▶ Your instructions
Please turn the records below into a JSON list of strings, one string per line with blank lines left out, starting at the first line and stopping after the line that contains "4: (727, 229)". Include only those lines.

Rows from a dataset:
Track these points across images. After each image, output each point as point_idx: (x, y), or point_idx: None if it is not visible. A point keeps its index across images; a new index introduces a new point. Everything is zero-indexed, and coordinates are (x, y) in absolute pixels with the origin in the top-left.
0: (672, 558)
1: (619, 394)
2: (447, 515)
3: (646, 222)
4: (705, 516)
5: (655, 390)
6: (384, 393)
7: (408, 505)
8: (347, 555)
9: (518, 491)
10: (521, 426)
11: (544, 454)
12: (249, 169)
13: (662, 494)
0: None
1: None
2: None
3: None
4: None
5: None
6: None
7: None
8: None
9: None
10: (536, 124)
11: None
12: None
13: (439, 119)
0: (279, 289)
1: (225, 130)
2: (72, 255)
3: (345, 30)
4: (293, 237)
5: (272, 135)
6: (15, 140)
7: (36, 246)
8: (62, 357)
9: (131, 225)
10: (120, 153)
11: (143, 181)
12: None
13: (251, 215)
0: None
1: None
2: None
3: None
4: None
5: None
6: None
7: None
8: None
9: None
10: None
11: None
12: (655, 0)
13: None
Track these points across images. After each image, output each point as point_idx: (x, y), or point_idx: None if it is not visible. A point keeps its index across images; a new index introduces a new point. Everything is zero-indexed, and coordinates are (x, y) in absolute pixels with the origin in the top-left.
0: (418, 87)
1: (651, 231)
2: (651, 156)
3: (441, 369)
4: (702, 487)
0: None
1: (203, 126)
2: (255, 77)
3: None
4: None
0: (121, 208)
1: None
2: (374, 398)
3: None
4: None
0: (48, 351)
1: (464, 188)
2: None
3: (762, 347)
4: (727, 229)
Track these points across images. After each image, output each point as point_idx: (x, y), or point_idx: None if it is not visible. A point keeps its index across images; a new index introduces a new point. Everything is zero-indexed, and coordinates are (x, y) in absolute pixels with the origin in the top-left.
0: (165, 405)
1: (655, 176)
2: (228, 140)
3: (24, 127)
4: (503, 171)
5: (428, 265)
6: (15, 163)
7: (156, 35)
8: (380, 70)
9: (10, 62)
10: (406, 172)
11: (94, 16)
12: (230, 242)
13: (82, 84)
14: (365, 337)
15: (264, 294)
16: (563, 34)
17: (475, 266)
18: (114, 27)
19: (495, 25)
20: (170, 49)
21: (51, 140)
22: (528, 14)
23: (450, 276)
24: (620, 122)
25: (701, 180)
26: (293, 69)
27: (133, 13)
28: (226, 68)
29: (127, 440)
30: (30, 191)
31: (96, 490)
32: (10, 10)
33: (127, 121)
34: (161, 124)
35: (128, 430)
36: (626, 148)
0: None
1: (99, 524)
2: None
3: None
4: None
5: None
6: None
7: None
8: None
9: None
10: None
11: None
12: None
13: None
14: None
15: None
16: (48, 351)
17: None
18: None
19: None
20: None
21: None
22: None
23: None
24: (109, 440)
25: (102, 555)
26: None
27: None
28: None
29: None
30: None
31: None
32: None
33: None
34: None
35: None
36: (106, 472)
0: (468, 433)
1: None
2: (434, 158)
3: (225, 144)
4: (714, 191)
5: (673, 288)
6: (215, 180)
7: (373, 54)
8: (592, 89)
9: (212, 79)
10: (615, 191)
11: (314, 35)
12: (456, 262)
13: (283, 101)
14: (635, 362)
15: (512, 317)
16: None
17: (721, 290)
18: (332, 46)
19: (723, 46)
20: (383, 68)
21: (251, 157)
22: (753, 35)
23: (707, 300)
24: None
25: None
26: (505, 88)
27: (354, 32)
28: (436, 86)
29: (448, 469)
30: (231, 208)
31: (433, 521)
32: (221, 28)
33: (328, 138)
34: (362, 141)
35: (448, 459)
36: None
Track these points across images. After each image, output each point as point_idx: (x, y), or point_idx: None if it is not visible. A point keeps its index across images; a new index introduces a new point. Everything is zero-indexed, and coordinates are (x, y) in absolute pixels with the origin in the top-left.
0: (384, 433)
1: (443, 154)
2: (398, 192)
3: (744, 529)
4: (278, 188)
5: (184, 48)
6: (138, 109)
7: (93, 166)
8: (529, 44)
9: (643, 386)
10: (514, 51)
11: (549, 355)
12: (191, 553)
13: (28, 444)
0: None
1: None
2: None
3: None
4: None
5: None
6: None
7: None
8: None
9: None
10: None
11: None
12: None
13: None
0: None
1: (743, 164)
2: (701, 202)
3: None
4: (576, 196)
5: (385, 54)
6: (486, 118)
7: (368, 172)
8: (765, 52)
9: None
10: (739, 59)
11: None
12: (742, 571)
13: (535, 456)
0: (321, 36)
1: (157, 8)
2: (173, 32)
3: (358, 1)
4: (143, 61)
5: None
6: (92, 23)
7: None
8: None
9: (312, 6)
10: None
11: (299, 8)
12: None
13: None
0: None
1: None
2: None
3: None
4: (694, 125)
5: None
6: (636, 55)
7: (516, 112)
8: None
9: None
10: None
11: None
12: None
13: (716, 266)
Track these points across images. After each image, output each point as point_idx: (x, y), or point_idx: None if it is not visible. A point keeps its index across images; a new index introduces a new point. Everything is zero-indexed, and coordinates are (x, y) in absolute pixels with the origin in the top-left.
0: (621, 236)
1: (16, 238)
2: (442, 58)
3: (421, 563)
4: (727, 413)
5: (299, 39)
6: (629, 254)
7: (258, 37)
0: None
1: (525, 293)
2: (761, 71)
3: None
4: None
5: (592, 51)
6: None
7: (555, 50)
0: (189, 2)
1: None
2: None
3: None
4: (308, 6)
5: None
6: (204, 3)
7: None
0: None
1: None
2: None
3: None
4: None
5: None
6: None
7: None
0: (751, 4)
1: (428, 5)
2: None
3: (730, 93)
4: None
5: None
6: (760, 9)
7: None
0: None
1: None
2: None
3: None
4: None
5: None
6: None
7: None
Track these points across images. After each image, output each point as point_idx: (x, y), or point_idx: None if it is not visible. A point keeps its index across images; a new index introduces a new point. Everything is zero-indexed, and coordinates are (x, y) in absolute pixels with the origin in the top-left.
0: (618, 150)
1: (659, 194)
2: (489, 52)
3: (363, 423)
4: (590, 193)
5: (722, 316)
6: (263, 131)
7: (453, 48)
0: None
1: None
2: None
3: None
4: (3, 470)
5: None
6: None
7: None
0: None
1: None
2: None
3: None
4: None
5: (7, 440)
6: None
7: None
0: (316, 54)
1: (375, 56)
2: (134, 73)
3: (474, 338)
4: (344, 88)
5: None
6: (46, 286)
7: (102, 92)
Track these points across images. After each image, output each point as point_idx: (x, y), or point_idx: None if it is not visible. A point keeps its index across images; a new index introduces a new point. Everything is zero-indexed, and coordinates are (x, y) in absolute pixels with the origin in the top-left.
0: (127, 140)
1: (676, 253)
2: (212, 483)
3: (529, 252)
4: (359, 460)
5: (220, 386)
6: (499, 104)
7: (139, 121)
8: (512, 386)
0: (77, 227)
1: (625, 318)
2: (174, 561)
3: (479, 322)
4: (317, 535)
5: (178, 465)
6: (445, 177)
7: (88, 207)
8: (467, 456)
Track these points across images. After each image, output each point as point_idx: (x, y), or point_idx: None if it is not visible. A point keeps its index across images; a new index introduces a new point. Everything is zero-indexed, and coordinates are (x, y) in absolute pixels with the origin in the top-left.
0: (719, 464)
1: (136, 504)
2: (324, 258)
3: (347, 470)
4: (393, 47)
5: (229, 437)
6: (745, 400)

▶ Solution for this exercise
[
  "Track these points across images. After each image, output each point as point_idx: (x, y), or point_idx: None if it is not visible. A point keeps its index across images; a new index introduces a new point. Everything is zero-indexed, and coordinates are (x, y) in absolute pixels with the origin in the top-left.",
  "0: (672, 558)",
  "1: (619, 394)",
  "2: (447, 515)",
  "3: (646, 222)",
  "4: (705, 516)",
  "5: (655, 390)",
  "6: (384, 393)",
  "7: (408, 505)",
  "8: (347, 555)",
  "9: (518, 491)",
  "10: (521, 426)",
  "11: (544, 454)",
  "12: (249, 169)",
  "13: (662, 494)",
  "0: None",
  "1: None",
  "2: None",
  "3: None",
  "4: None",
  "5: None",
  "6: None",
  "7: None",
  "8: None",
  "9: None",
  "10: (536, 124)",
  "11: None",
  "12: None",
  "13: (439, 119)",
  "0: (279, 289)",
  "1: (225, 130)",
  "2: (72, 255)",
  "3: (345, 30)",
  "4: (293, 237)",
  "5: (272, 135)",
  "6: (15, 140)",
  "7: (36, 246)",
  "8: (62, 357)",
  "9: (131, 225)",
  "10: (120, 153)",
  "11: (143, 181)",
  "12: None",
  "13: (251, 215)",
  "0: None",
  "1: None",
  "2: None",
  "3: None",
  "4: None",
  "5: None",
  "6: None",
  "7: None",
  "8: None",
  "9: None",
  "10: None",
  "11: None",
  "12: (655, 0)",
  "13: None",
  "Track these points across images. After each image, output each point as point_idx: (x, y), or point_idx: None if it is not visible. A point keeps its index across images; a new index introduces a new point. Everything is zero-indexed, and coordinates are (x, y) in absolute pixels with the origin in the top-left.",
  "0: (418, 87)",
  "1: (651, 231)",
  "2: (651, 156)",
  "3: (441, 369)",
  "4: (702, 487)",
  "0: None",
  "1: (203, 126)",
  "2: (255, 77)",
  "3: None",
  "4: None",
  "0: (121, 208)",
  "1: None",
  "2: (374, 398)",
  "3: None",
  "4: None",
  "0: (48, 351)",
  "1: (464, 188)",
  "2: None",
  "3: (762, 347)",
  "4: (727, 229)"
]